1. Georgia: Ceiling (14 wins); basement (11 wins).

2. Alabama: Ceiling (14 wins); basement (11 wins).

3. Texas A&M: Ceiling (11 wins); basement (8 wins).

4. Florida: Ceiling (11 wins); basement (7 wins).

5. LSU: Ceiling (10 wins); basement (7 wins).

6. Ole Miss: Ceiling (9 wins); basement (6 wins).

7. Missouri: Ceiling (9 wins); basement (7 wins).

8. Auburn: Ceiling (9 wins); basement (6 wins).

9. Kentucky: Ceiling (8 wins); basement (5 wins).

10. Arkansas: Ceiling (8 wins); basement (5 wins).

11. Mississippi State: Ceiling (8 wins); basement (4 wins).

12. Tennessee: Ceiling (6 wins); basement (2 wins).

13. South Carolina : Ceiling (5 wins); basement (2 wins).

14. Vanderbilt: Ceiling (4 wins); basement (1 win).

8. Ask and you shall receive

Matt: With more college football expansion on the way, do you see the major conferences breaking away and using a commissioner to run the group, sort of like the NFL? Wouldn’t Greg Sankey be the perfect choice for that job?

Kevin Smith

Kevin: The major conferences already have “broken away” from the other schools. They’re called the “Autonomous 5” for a reason – they, for the most part, govern themselves. The only area in which they don’t is enforcement, which is essentially farmed out to the NCAA because it’s too cost-prohibitive for the A5 schools (Power 5 in layman’s terms) to have it in-house.

That said, we’re getting close to a point where the Power 5 schools may have no choice but to use their own enforcement. NCAA president Mark Emmert has said in the past month that he believes the system to revert to a more hands-off approach to student-athletes. Let’s say in that world, where the top 65 teams have their own “league” (it will be considered a different “division” by NCAA standards, and could be changed as soon as this year with pending reclassification talks), there won’t be a “commissioner” per se. There may be a head of enforcement on and off the field, but that’s all the power the person would have.

The SEC and Big Ten won’t willingly enter into a “league” and begin to share revenue with the other universities. The only way this dream league happens is if each of the specific conferences can still negotiate their own media rights deals, and keep the money within their conferences. The only “shared” money in that sense would be whatever is generated from the College Football Playoff, which will be a considerable amount (estimated at more than $1 billion a year).

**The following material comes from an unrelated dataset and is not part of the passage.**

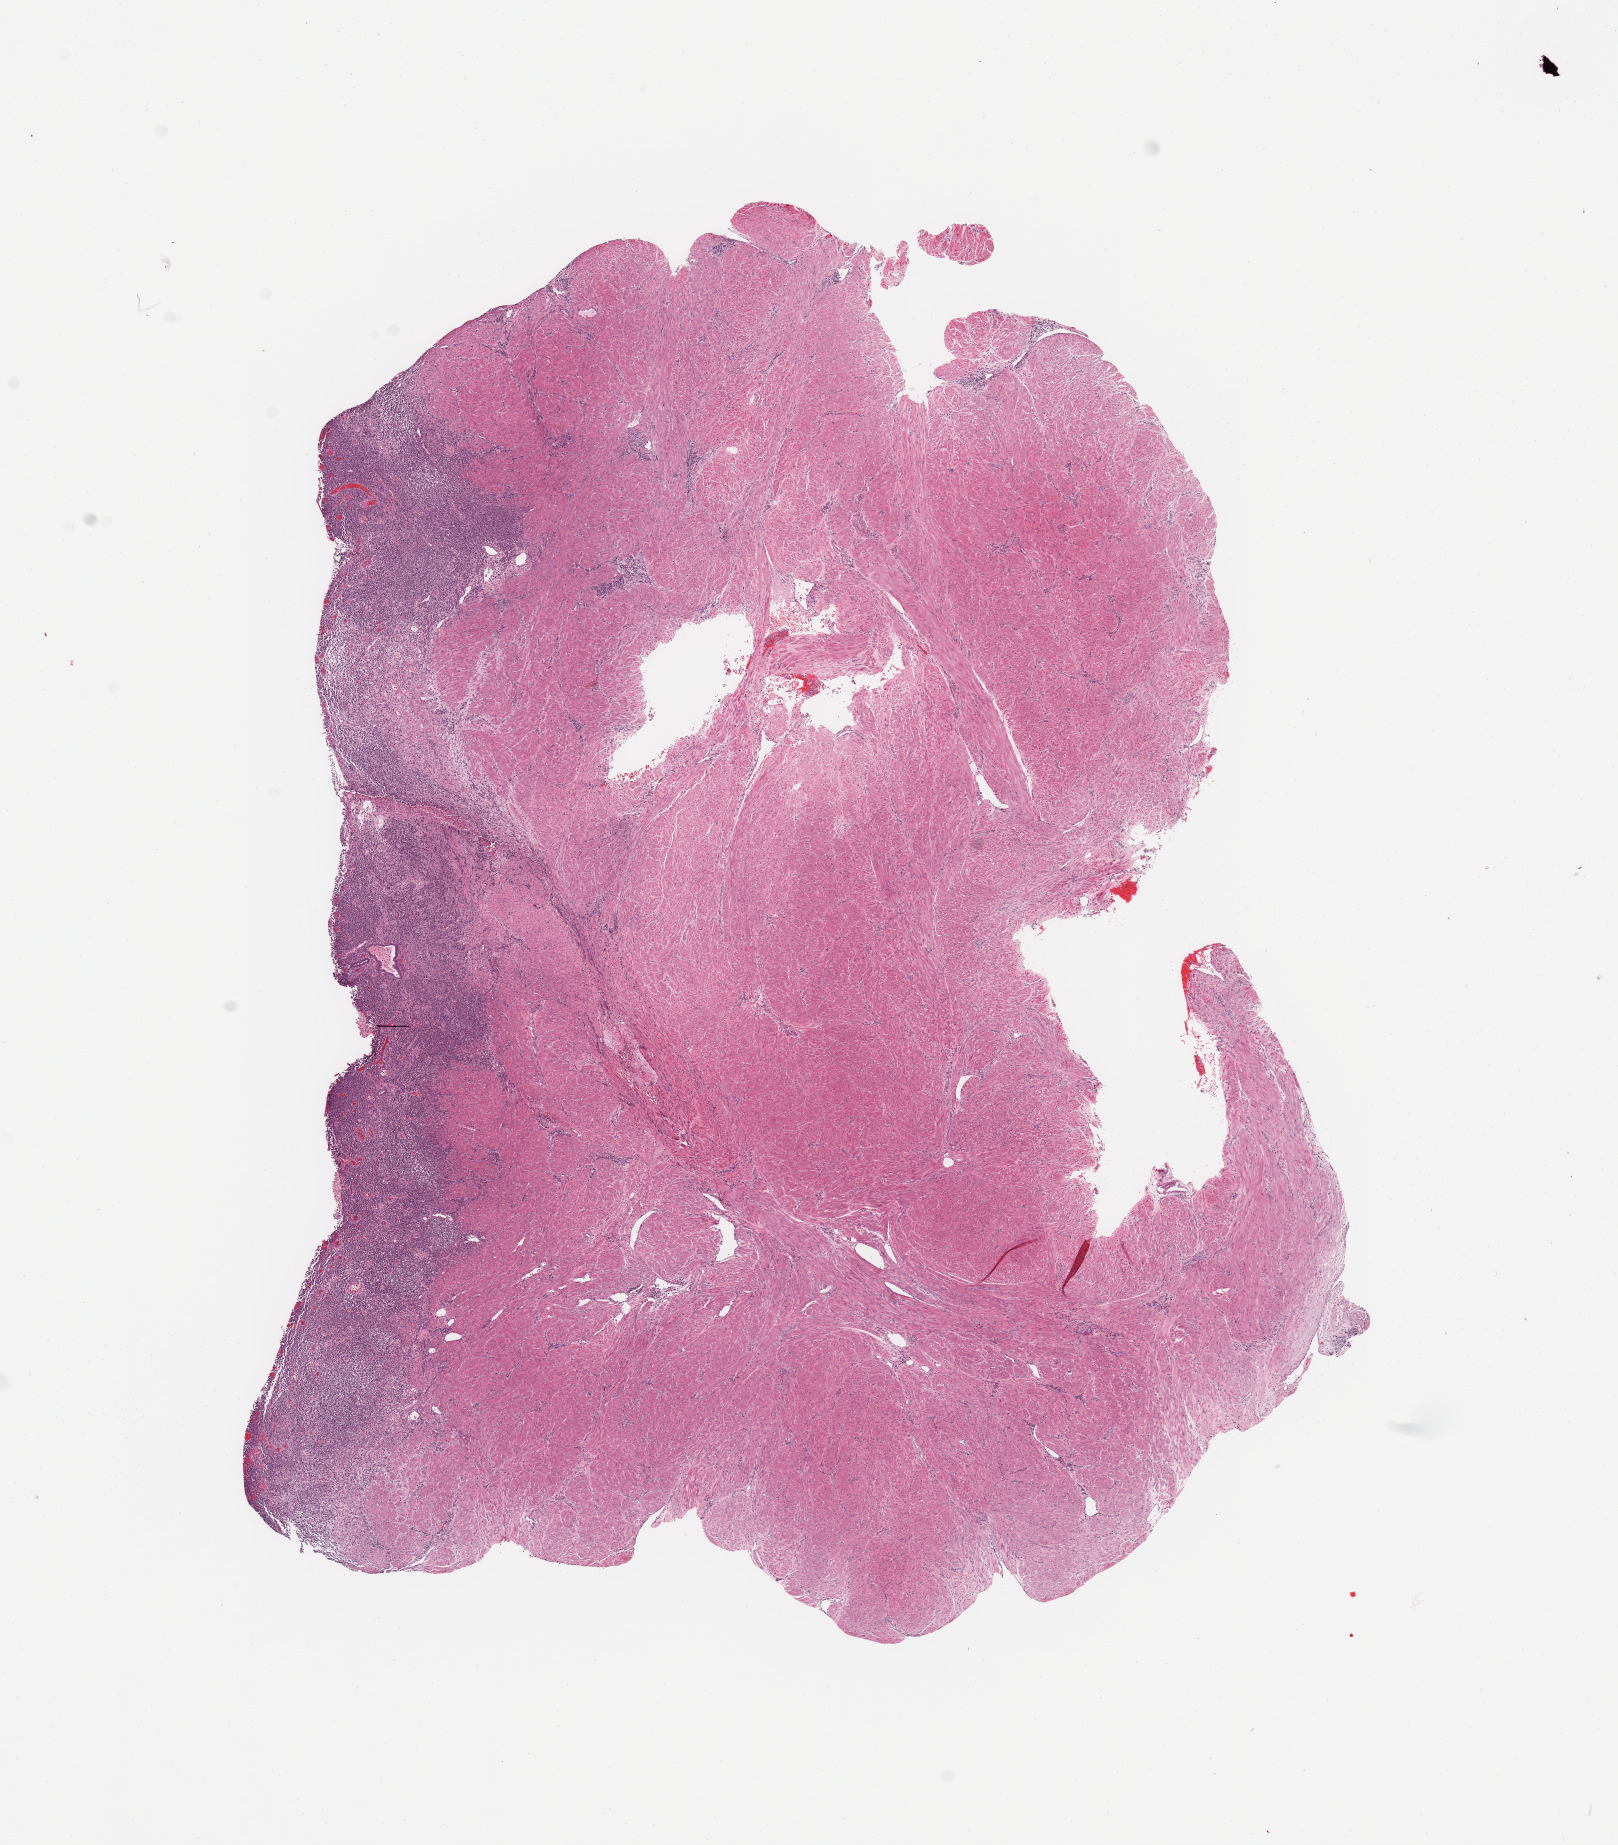
Hematoxylin and eosin (H&E) stained whole-slide image, shown as a low-resolution overview of the whole scanned area (about 12.8 x 14.6 mm). Female, 62 y/o.
Patient diagnosis (cohort enrolment): sarcoma (site not recorded at cohort level). Primary tumour site (as recorded): gynecologic.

Some quick math: $1 billion divided by 65 (teams) is $15.38 million per year. But the Group of 5 schools and FCS and lower divisions would still receive some amount of that Playoff payout.

9. Numbers

100. Ole Miss became the first team in the SEC to announce that 100% of players and staff are vaccinated. That’s a significant step, especially considering a high majority of amateur and professional teams aren’t close to 90%.

This isn’t political, and everyone has his/her right to make their own decision. But it is simple math: The more players and staff vaccinated, the less risk of an outbreak forcing a forfeit.

10. Quote to note

Alabama coach Nick Saban: “Bobby Bowden was a wonderful friend whose accomplishments as a coach are only surpassed by the character and class he displayed as a husband, father, mentor and friend.

“His passing is a loss for everyone but should be seen as a chance to celebrate a life remarkably well lived. Sometimes it’s not what you do but who you are that is truly important, and no one embodies that more than Bobby Bowden.

“His influence on the countless young men he led in over 60 years of coaching can never be measured.”